The Legal Services Corp. (LSC) of Washington D.C. has selected Lone Star Legal Aid (LSLA) to take the lead in updating a national disaster-response website, says Lewis Kinard (pictured), a directing attorney of the Houston-based LSLA.
The LSLA has experience dealing with various types of disasters including hurricanes, tornadoes, wild fires and oil spills, Kinard notes.
“We’ll take what we’ve learned and help revamp this resource and then build a sort of a site-management consortium to make sure that it stays fresh,” he says.
LSLA will head the project, funded by a $130,000 LSC technology grant, to revamp the National Disaster Legal Aid website, which was created after Hurricane Katrina, he says.
“There was a rush to find some way to use technology to coordinate volunteers in a wide range of legal service organizations to service Katrina victims,” he says.
The goal of the LSC-funded project is to have a one-stop resource with legal information to help victims in any type of disaster anywhere in the country, he explains.
“We’re talking about: Once you’re stable, how do you get back on your feet?” Kinard says. “Some of it’s going to be federal and apply to everybody, such as replacing Social Security cards or passports, and some will be state-specific, such as replacing birth certificates or property deeds,” he says.
When a new disaster occurs, the goal is to update the website content to address the specific legal needs of the new disaster’s victims, he says.
Organizations that will be working with the LSLA on the project include the American Bar Association’s Center for Pro Bono in Chicago, the Texas Legal Services Center in Austin, the National Legal Aid and Defender Association in Washington, D.C., and Pro Bono Net in New York, according to an LSC Sept. 26 announcement. The $130,000 grant is one of 43 grants, totaling more than $3.4 million, that are part of the LSC’s Technology Initiative Grants Program, the announcement said.

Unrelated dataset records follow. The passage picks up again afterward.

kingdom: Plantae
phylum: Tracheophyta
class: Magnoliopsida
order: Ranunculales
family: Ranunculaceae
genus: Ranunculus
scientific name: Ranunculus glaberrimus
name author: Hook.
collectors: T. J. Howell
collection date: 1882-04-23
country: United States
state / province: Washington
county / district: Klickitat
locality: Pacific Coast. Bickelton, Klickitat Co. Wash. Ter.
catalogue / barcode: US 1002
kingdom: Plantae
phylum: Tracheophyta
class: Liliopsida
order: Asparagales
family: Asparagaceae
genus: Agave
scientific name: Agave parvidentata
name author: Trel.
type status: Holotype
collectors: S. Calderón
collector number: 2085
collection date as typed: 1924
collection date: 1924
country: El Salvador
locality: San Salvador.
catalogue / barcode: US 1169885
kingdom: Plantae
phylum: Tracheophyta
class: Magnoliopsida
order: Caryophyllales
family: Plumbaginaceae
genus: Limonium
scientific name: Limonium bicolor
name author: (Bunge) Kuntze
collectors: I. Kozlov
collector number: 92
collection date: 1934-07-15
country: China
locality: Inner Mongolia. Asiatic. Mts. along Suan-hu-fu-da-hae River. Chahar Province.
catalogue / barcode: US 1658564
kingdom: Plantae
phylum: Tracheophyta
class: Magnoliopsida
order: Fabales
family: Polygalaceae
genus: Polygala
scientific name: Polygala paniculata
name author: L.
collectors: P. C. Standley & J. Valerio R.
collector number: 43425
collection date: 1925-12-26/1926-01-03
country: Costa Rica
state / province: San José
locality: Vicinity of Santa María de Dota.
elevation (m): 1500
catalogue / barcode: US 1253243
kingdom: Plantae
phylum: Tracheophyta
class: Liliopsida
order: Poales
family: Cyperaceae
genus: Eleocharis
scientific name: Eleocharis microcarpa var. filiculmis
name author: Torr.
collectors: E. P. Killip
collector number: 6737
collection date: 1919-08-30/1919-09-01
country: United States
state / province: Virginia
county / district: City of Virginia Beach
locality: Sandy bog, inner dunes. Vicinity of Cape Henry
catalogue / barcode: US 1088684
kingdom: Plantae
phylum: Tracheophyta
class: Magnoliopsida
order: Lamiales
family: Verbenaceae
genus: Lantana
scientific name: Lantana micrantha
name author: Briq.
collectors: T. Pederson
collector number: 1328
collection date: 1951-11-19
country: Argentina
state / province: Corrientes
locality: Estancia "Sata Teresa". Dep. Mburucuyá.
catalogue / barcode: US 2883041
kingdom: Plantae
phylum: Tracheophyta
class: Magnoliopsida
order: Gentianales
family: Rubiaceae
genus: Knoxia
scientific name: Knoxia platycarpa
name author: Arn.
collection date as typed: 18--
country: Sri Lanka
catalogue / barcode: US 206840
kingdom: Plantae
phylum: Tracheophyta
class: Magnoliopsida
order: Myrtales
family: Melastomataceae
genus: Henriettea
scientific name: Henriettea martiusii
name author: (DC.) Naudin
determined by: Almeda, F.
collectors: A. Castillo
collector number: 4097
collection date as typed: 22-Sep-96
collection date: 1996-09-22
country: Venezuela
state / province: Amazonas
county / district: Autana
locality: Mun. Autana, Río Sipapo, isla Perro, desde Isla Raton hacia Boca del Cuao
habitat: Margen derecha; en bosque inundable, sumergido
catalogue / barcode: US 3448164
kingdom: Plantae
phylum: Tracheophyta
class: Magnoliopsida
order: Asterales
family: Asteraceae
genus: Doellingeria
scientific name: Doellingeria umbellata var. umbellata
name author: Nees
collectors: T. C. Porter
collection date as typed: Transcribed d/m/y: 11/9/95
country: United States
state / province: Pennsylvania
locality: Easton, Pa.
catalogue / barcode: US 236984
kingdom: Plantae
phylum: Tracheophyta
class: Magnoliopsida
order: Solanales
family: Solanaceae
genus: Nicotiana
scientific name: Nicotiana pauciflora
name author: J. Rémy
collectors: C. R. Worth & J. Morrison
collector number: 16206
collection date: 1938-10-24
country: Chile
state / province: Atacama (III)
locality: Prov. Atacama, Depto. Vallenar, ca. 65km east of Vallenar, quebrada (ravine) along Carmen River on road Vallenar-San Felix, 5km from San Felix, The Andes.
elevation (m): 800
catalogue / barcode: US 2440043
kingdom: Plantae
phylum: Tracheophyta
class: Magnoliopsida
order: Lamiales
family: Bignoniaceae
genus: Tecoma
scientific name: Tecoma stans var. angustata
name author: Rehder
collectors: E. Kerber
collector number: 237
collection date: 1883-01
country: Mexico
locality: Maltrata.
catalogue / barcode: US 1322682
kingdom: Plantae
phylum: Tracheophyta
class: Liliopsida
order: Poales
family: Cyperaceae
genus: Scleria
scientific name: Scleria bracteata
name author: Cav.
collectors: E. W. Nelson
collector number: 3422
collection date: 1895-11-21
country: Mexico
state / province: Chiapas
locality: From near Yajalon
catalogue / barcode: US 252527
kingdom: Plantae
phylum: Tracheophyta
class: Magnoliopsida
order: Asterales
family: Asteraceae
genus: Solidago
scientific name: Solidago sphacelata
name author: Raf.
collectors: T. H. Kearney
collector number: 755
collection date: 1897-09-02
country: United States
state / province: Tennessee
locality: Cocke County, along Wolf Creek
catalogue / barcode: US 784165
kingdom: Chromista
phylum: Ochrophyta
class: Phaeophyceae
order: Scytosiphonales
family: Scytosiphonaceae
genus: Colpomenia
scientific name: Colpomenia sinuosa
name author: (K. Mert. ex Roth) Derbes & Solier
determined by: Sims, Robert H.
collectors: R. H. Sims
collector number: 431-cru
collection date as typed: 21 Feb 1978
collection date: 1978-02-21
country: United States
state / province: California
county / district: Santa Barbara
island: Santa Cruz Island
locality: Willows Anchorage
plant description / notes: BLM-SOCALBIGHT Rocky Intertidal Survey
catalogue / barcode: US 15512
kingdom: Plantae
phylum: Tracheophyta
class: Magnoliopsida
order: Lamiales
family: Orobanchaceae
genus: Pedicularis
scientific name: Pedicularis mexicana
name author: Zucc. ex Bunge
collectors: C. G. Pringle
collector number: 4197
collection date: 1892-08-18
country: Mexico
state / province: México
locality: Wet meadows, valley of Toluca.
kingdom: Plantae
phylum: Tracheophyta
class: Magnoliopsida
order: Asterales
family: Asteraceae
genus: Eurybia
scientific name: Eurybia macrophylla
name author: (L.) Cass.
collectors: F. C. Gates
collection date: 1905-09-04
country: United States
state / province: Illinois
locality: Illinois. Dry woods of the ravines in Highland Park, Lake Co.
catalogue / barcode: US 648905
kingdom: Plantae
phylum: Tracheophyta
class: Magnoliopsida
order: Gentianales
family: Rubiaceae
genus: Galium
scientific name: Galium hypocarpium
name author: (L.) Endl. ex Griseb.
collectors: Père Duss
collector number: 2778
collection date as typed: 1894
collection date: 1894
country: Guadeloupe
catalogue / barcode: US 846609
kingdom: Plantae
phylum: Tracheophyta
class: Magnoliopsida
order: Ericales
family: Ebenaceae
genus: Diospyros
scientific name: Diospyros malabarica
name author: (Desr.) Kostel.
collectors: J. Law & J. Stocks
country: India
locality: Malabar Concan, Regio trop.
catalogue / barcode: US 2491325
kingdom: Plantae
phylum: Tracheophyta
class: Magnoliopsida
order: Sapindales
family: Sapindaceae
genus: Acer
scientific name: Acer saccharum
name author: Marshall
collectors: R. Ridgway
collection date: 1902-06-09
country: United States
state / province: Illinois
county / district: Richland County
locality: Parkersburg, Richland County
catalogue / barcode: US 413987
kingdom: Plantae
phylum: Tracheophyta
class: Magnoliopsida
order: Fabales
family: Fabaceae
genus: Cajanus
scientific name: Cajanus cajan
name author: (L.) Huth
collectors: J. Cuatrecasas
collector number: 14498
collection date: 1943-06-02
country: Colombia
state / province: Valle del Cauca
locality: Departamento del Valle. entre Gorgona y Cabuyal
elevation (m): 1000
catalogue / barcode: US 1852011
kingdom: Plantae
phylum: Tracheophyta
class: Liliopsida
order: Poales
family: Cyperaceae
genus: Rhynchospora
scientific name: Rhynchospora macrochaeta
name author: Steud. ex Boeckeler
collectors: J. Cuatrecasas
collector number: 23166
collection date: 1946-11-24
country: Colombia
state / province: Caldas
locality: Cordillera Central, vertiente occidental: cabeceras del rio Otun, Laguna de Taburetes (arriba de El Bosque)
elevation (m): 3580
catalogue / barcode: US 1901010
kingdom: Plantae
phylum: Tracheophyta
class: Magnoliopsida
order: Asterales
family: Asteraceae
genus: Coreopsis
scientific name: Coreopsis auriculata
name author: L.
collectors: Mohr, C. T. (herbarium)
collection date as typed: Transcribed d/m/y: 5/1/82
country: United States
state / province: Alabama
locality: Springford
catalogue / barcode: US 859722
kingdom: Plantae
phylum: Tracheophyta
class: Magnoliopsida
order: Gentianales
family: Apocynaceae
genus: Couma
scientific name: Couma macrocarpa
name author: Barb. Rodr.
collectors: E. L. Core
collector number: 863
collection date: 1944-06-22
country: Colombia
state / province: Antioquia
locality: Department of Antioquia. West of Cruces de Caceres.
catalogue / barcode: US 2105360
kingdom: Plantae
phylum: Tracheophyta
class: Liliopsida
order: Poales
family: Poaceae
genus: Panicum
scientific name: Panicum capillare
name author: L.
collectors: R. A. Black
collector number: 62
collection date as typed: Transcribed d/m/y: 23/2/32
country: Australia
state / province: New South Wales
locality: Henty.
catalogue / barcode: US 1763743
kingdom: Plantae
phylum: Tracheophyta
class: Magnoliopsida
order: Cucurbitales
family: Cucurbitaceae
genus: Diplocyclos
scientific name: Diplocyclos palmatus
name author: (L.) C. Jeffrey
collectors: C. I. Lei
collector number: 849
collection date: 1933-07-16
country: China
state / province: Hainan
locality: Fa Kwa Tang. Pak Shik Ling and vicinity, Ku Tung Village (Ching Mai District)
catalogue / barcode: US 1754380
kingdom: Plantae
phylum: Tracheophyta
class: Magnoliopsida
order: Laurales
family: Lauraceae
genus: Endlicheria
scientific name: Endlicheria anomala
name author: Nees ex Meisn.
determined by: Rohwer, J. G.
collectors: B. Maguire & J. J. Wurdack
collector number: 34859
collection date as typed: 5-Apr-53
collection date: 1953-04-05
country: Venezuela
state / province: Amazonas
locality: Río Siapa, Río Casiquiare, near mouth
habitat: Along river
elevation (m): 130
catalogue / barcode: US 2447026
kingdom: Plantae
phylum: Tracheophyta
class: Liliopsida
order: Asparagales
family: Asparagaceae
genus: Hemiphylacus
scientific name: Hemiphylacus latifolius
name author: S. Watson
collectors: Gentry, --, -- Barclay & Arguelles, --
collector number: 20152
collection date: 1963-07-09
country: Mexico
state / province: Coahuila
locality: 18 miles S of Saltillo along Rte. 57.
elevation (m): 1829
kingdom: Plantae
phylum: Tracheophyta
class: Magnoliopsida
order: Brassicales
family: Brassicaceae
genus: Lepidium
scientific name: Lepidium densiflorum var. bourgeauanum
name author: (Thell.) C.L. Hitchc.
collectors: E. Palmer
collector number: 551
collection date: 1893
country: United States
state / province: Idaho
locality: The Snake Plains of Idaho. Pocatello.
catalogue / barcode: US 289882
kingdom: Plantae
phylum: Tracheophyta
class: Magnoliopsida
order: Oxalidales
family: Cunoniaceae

Legal matters arise in the wake of a disaster that can be new to a lawyer, such as who pays to remove a fence or a house that has been moved by a storm to another person’s property, Kinard says.
“There are so many things not in the typical repertoire of the average practitioner or specialist,” Kinard says. “We want to have the information there, to help them quickly get up to speed, so they can go out to a disaster relief center and steer people in the right direction.”